What you have to do: Nothing in the data should change when you return it, but leave the pictures out.

Saved entries:
╭──
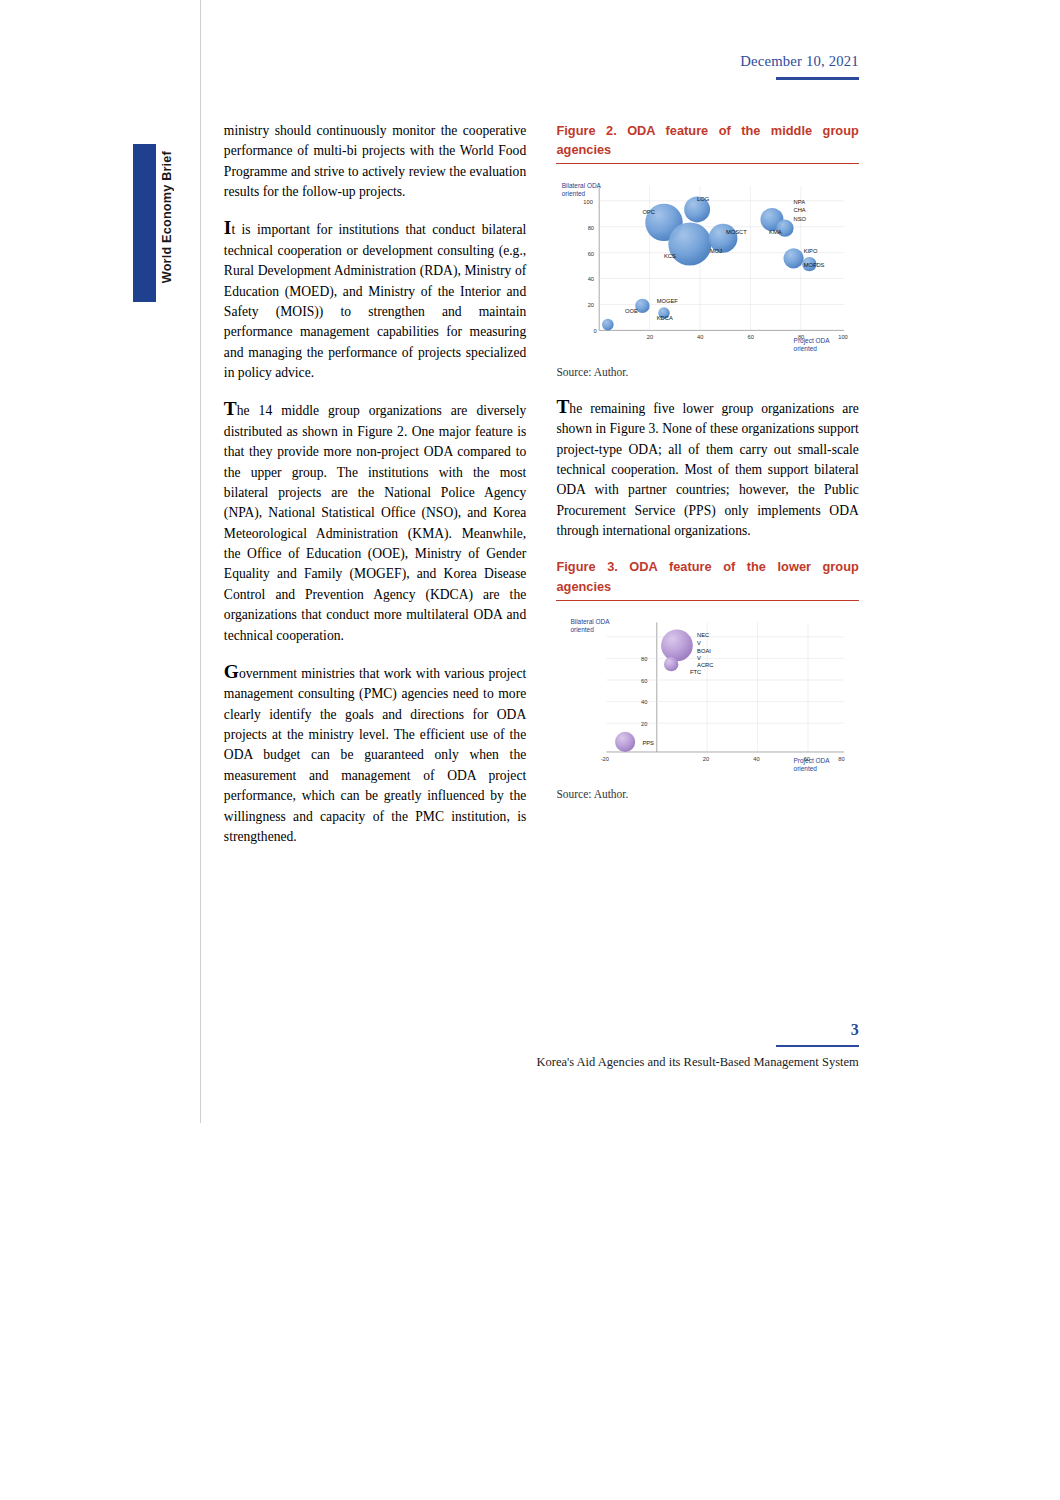World Economy Brief
December 10, 2021
ministry should continuously monitor the cooperative performance of multi-bi projects with the World Food Programme and strive to actively review the evaluation results for the follow-up projects.
It is important for institutions that conduct bilateral technical cooperation or development consulting (e.g., Rural Development Administration (RDA), Ministry of Education (MOED), and Ministry of the Interior and Safety (MOIS)) to strengthen and maintain performance management capabilities for measuring and managing the performance of projects specialized in policy advice.
The 14 middle group organizations are diversely distributed as shown in Figure 2. One major feature is that they provide more non-project ODA compared to the upper group. The institutions with the most bilateral projects are the National Police Agency (NPA), National Statistical Office (NSO), and Korea Meteorological Administration (KMA). Meanwhile, the Office of Education (OOE), Ministry of Gender Equality and Family (MOGEF), and Korea Disease Control and Prevention Agency (KDCA) are the organizations that conduct more multilateral ODA and technical cooperation.
Government ministries that work with various project management consulting (PMC) agencies need to more clearly identify the goals and directions for ODA projects at the ministry level. The efficient use of the ODA budget can be guaranteed only when the measurement and management of ODA project performance, which can be greatly influenced by the willingness and capacity of the PMC institution, is strengthened.
Figure 2. ODA feature of the middle group agencies
Bilateral ODA oriented Project ODA oriented 100 80 60 40 20 0 20 40 60 80 100 LOG OPC KCS MOJ MOSCT KMA NPA CHA NSO KIPO MOFDS OOE MOGEF KDCA
Source: Author.
The remaining five lower group organizations are shown in Figure 3. None of these organizations support project-type ODA; all of them carry out small-scale technical cooperation. Most of them support bilateral ODA with partner countries; however, the Public Procurement Service (PPS) only implements ODA through international organizations.
Figure 3. ODA feature of the lower group agencies
Bilateral ODA oriented Project ODA oriented 80 60 40 20 -20 20 40 60 80 NEC V BOAI V ACRC FTC PPS
Source: Author.
3
Korea's Aid Agencies and its Result-Based Management System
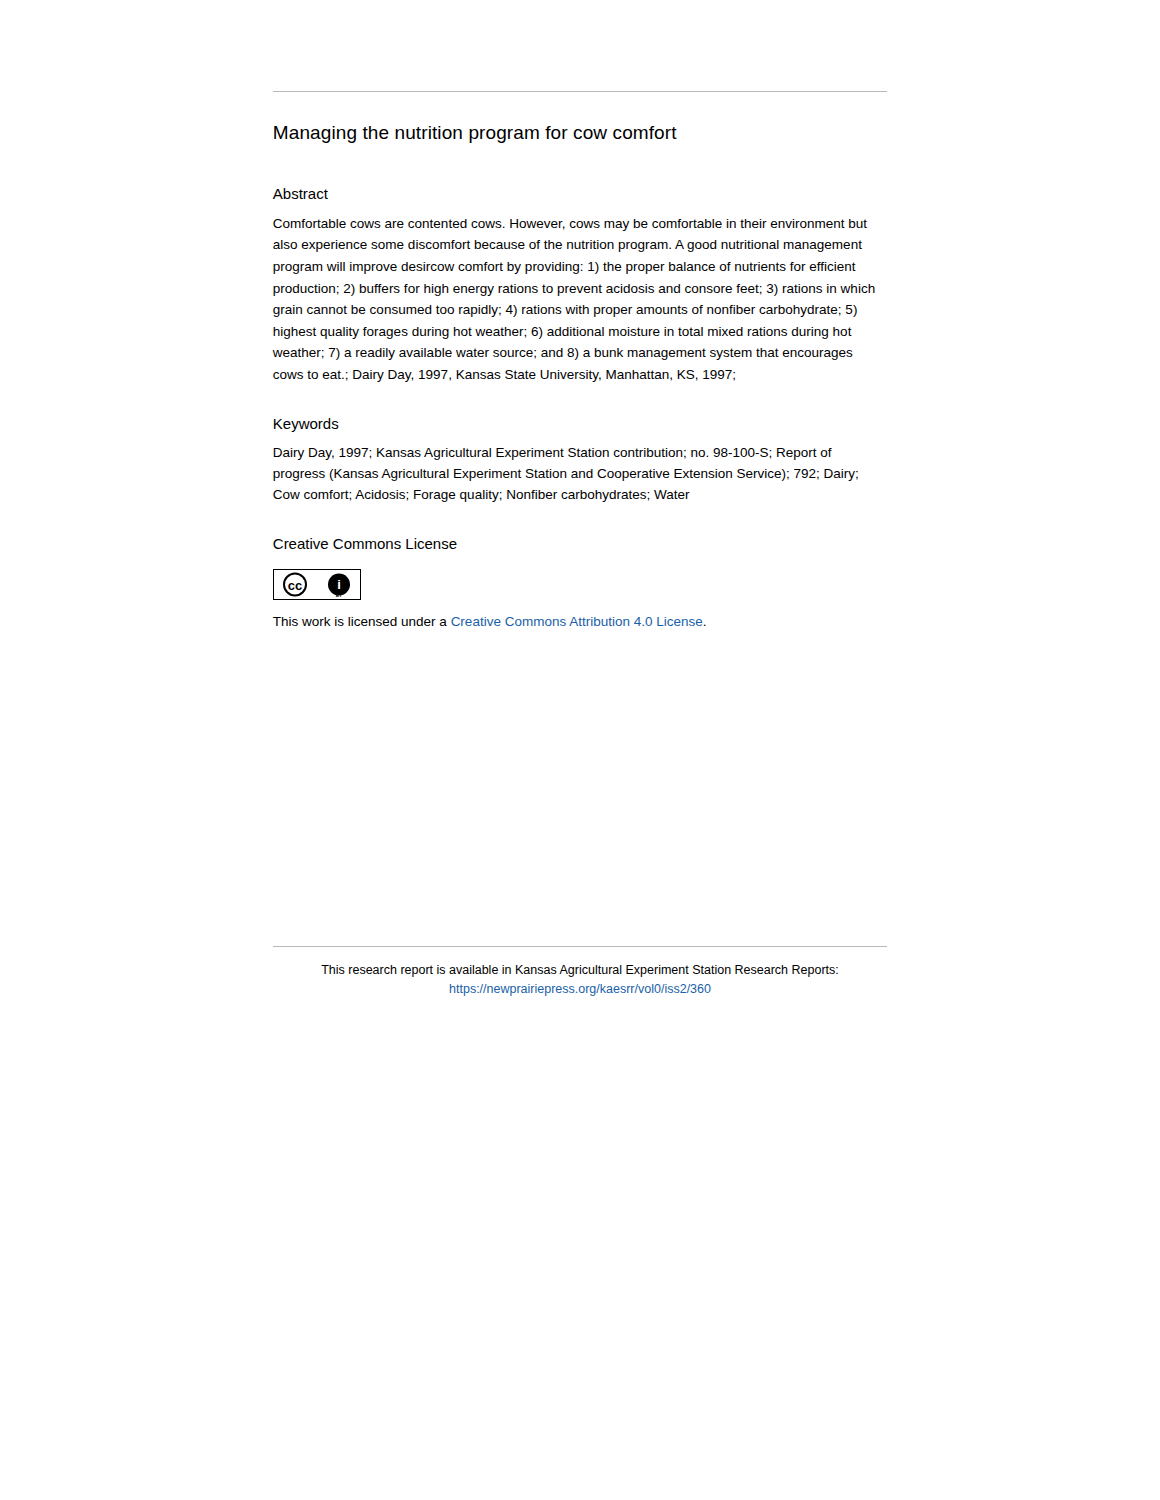Managing the nutrition program for cow comfort
Abstract
Comfortable cows are contented cows. However, cows may be comfortable in their environment but also experience some discomfort because of the nutrition program. A good nutritional management program will improve desircow comfort by providing: 1) the proper balance of nutrients for efficient production; 2) buffers for high energy rations to prevent acidosis and consore feet; 3) rations in which grain cannot be consumed too rapidly; 4) rations with proper amounts of nonfiber carbohydrate; 5) highest quality forages during hot weather; 6) additional moisture in total mixed rations during hot weather; 7) a readily available water source; and 8) a bunk management system that encourages cows to eat.; Dairy Day, 1997, Kansas State University, Manhattan, KS, 1997;
Keywords
Dairy Day, 1997; Kansas Agricultural Experiment Station contribution; no. 98-100-S; Report of progress (Kansas Agricultural Experiment Station and Cooperative Extension Service); 792; Dairy; Cow comfort; Acidosis; Forage quality; Nonfiber carbohydrates; Water
Creative Commons License
This work is licensed under a Creative Commons Attribution 4.0 License.
This research report is available in Kansas Agricultural Experiment Station Research Reports:
https://newprairiepress.org/kaesrr/vol0/iss2/360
╰──
Solution to this problem:
World Economy Brief
December 10, 2021
ministry should continuously monitor the cooperative performance of multi-bi projects with the World Food Programme and strive to actively review the evaluation results for the follow-up projects.
It is important for institutions that conduct bilateral technical cooperation or development consulting (e.g., Rural Development Administration (RDA), Ministry of Education (MOED), and Ministry of the Interior and Safety (MOIS)) to strengthen and maintain performance management capabilities for measuring and managing the performance of projects specialized in policy advice.
The 14 middle group organizations are diversely distributed as shown in Figure 2. One major feature is that they provide more non-project ODA compared to the upper group. The institutions with the most bilateral projects are the National Police Agency (NPA), National Statistical Office (NSO), and Korea Meteorological Administration (KMA). Meanwhile, the Office of Education (OOE), Ministry of Gender Equality and Family (MOGEF), and Korea Disease Control and Prevention Agency (KDCA) are the organizations that conduct more multilateral ODA and technical cooperation.
Government ministries that work with various project management consulting (PMC) agencies need to more clearly identify the goals and directions for ODA projects at the ministry level. The efficient use of the ODA budget can be guaranteed only when the measurement and management of ODA project performance, which can be greatly influenced by the willingness and capacity of the PMC institution, is strengthened.
Figure 2. ODA feature of the middle group agencies
Bilateral ODA oriented Project ODA oriented 100 80 60 40 20 0 20 40 60 80 100 LOG OPC KCS MOJ MOSCT KMA NPA CHA NSO KIPO MOFDS OOE MOGEF KDCA
Source: Author.
The remaining five lower group organizations are shown in Figure 3. None of these organizations support project-type ODA; all of them carry out small-scale technical cooperation. Most of them support bilateral ODA with partner countries; however, the Public Procurement Service (PPS) only implements ODA through international organizations.
Figure 3. ODA feature of the lower group agencies
Bilateral ODA oriented Project ODA oriented 80 60 40 20 -20 20 40 60 80 NEC V BOAI V ACRC FTC PPS
Source: Author.
3
Korea's Aid Agencies and its Result-Based Management System
Managing the nutrition program for cow comfort
Abstract
Comfortable cows are contented cows. However, cows may be comfortable in their environment but also experience some discomfort because of the nutrition program. A good nutritional management program will improve desircow comfort by providing: 1) the proper balance of nutrients for efficient production; 2) buffers for high energy rations to prevent acidosis and consore feet; 3) rations in which grain cannot be consumed too rapidly; 4) rations with proper amounts of nonfiber carbohydrate; 5) highest quality forages during hot weather; 6) additional moisture in total mixed rations during hot weather; 7) a readily available water source; and 8) a bunk management system that encourages cows to eat.; Dairy Day, 1997, Kansas State University, Manhattan, KS, 1997;
Keywords
Dairy Day, 1997; Kansas Agricultural Experiment Station contribution; no. 98-100-S; Report of progress (Kansas Agricultural Experiment Station and Cooperative Extension Service); 792; Dairy; Cow comfort; Acidosis; Forage quality; Nonfiber carbohydrates; Water
Creative Commons License
This work is licensed under a Creative Commons Attribution 4.0 License.
This research report is available in Kansas Agricultural Experiment Station Research Reports:
https://newprairiepress.org/kaesrr/vol0/iss2/360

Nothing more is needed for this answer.